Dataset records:
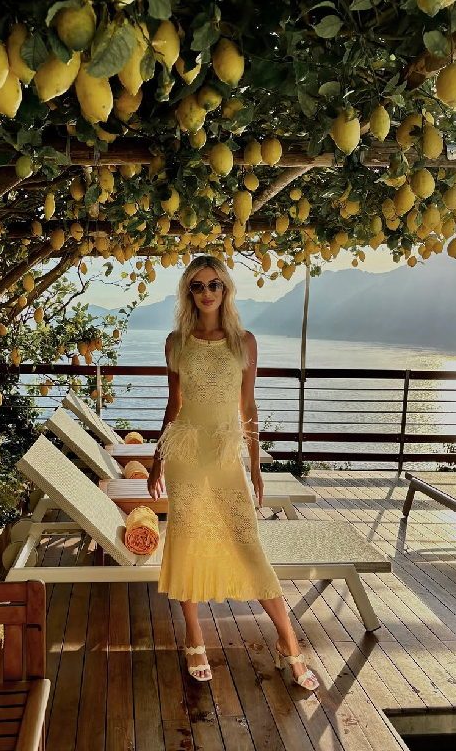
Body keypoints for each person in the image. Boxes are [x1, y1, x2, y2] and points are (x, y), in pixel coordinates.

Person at [147, 255, 318, 691]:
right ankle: (195, 638)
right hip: (186, 455)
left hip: (226, 457)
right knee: (187, 542)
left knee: (247, 544)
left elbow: (249, 406)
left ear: (226, 290)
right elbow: (173, 405)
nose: (207, 293)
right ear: (188, 293)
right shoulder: (175, 342)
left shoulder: (245, 342)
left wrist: (255, 467)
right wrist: (156, 460)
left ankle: (288, 642)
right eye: (198, 286)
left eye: (214, 285)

**Your objective**.
Copy exactly the line that contains "right hip: (186, 455)" and every line after it through the end of the entries, with nothing added.

**Task result**.
right hip: (186, 455)
left hip: (226, 457)
right knee: (187, 542)
left knee: (247, 544)
left elbow: (249, 406)
left ear: (226, 290)
right elbow: (173, 405)
nose: (207, 293)
right ear: (188, 293)
right shoulder: (175, 342)
left shoulder: (245, 342)
left wrist: (255, 467)
right wrist: (156, 460)
left ankle: (288, 642)
right eye: (198, 286)
left eye: (214, 285)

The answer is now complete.